Kuasa hukum Sambo, Arman Hanis, dalam keterangan pers, Jumat (30/12/2022), membenarkan bahwa kliennya menggugat keputusan pemecatannya dari kepolisian. Surat gugatan terhadap Presiden Jokowi sebagai tergugat I dan Kapolri sebagai tergugat II itu telah didaftarkan ke Pengadilan Tata Usaha Negara (PTUN) Jakarta, Kamis (29/12/2022).
”Kami telah melakukan pertimbangan yang cukup dan cermat serta memperhatikan ruang hukum yang tersedia bagi klien kami untuk dapat mengajukan gugatan terkait keputusan PTDH (pemberhentian tidak dengan hormat) yang dijatuhkan kepada klien kami,” kata Arman.
Tim kuasa hukum dari Ferdy Sambo dan Putri Candrawathi, yakni Arman Hanis dan Febri Diansyah, tengah berada di gedung Jampidum Kejaksaan Agung, Jakarta, Rabu (5/10/2022).
Sambo diberhentikan dengan tidak hormat dengan Keputusan Presiden (Keppres) Nomor 71/POLRI/Tahun 2022 tentang Pemberhentian Tidak Hormat Perwira Tinggi Polri tanggal 26 September 2022. Sambo yang kala itu berpangkat inspektur jenderal dipecat karena terbukti melanggar etik dan melakukan perbuatan tercela karena terlibat dalam pembunuhan berencana Nofriansyah.

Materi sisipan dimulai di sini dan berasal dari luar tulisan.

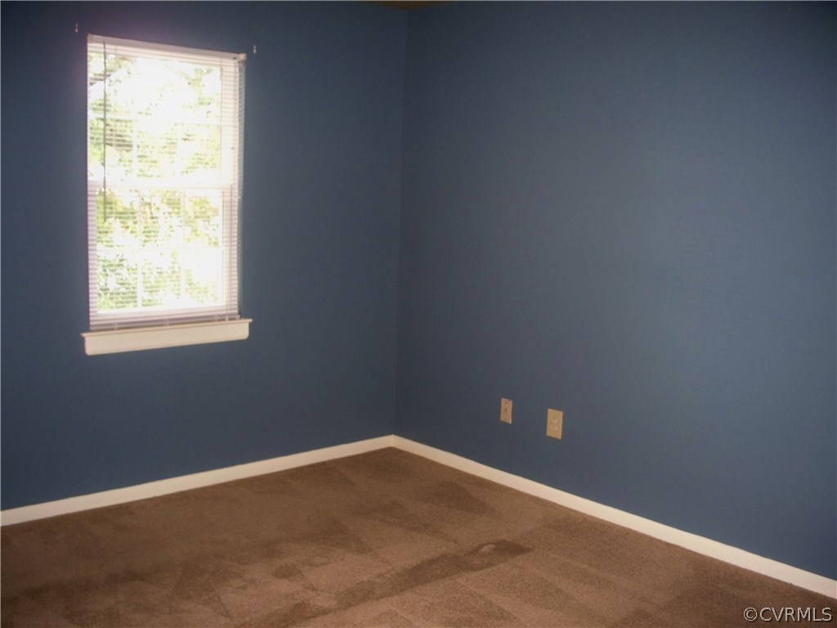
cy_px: 314
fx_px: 846
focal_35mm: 35
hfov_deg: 52.6
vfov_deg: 40.7
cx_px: 418
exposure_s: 1/30
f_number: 2.8
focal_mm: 7.54
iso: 250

Arman menjelaskan, sesuai Pasal 53 Ayat (1) Undang-Undang Nomor 5 Tahun 1986 tentang Peradilan Tata Usaha Negara, seseorang atau badan dapat mengajukan gugatan tertulis kepada pengadilan yang berwenang berisi tuntutan agar keputusan tata usaha negara yang disengketakan itu dinyatakan batal atau tidak sah jika merasa dirugikan. Ruang hukum itulah yang digunakan Sambo untuk menggugat keputusan pemecatannya ke PTUN Jakarta.
Salah satu pertimbangan gugatan ke PTUN tersebut adalah bahwa selama menjadi anggota Polri, Sambo telah dengan cakap melaksanakan tugas, wewenang, dan kewajiban sebagai anggota Polri. Hal itu terbukti dengan telah diterimanya 11 tanda kehormatan dari pimpinan Polri.

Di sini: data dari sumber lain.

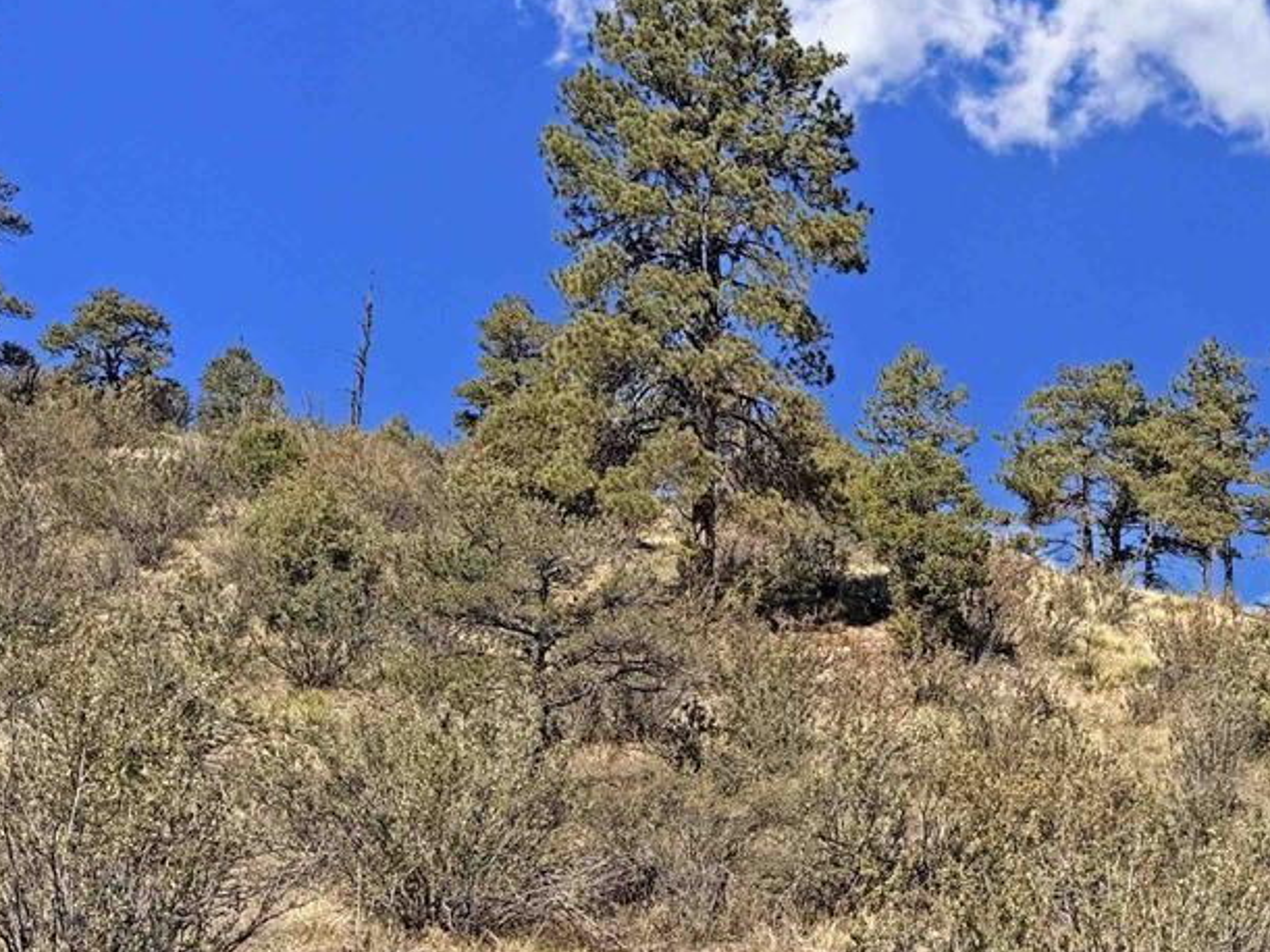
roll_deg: +2.1
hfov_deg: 32.7
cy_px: 624
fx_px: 2091
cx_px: 1050
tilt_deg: +8.9
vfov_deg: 25.5
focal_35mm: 57
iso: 80
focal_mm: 6.76
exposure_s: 1/3425
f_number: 1.78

Pada prinsipnya, Polri akan menghadapi gugatan tersebut. Selain itu, Polri juga tetap menghargai hak konstitusional setiap warga negara.
Demikian pula terkait dengan kasus pidana yang melibatkan Sambo, menurut Arman, pada 22 Agustus 2022 Sambo telah menyampaikan surat pengunduran diri sebagai anggota Polri yang ditujukan kepada Kapolri. Namun, surat tersebut tidak diproses. Padahal, hak pengunduran diri tersebut telah diatur dalam Pasal 111 Ayat (1) dan Ayat (2) Huruf a dan b Peraturan Kepolisian (Perpol) Nomor 7 Tahun 2022 tentang Kode Etik Profesi dan Komisi Kode Etik Profesi Polri (KKEP).
Gugatan tersebut, menurut Arman, merupakan cara untuk memperoleh jaminan, perlindungan, serta kepastian hukum untuk Sambo. Dengan demikian, Arman menilai gugatan ke PTUN sebagai hal yang biasa saja dan merupakan hak konstitusional yang diberikan oleh negara kepada warga negara.
”Proses peradilan pidana dan upaya hukum di PTUN yang dijalani oleh klien kami adalah dua obyek yang berbeda dan seyogianya tidak perlu dikaitkan secara berlebihan,” ujar Arman.
Kepala Divisi Humas Polri Inspektur Jenderal Dedi Prasetyo mengatakan bahwa pada prinsipnya, Polri akan menghadapi gugatan tersebut. Selain itu, Polri juga tetap menghargai hak konstitusional setiap warga negara.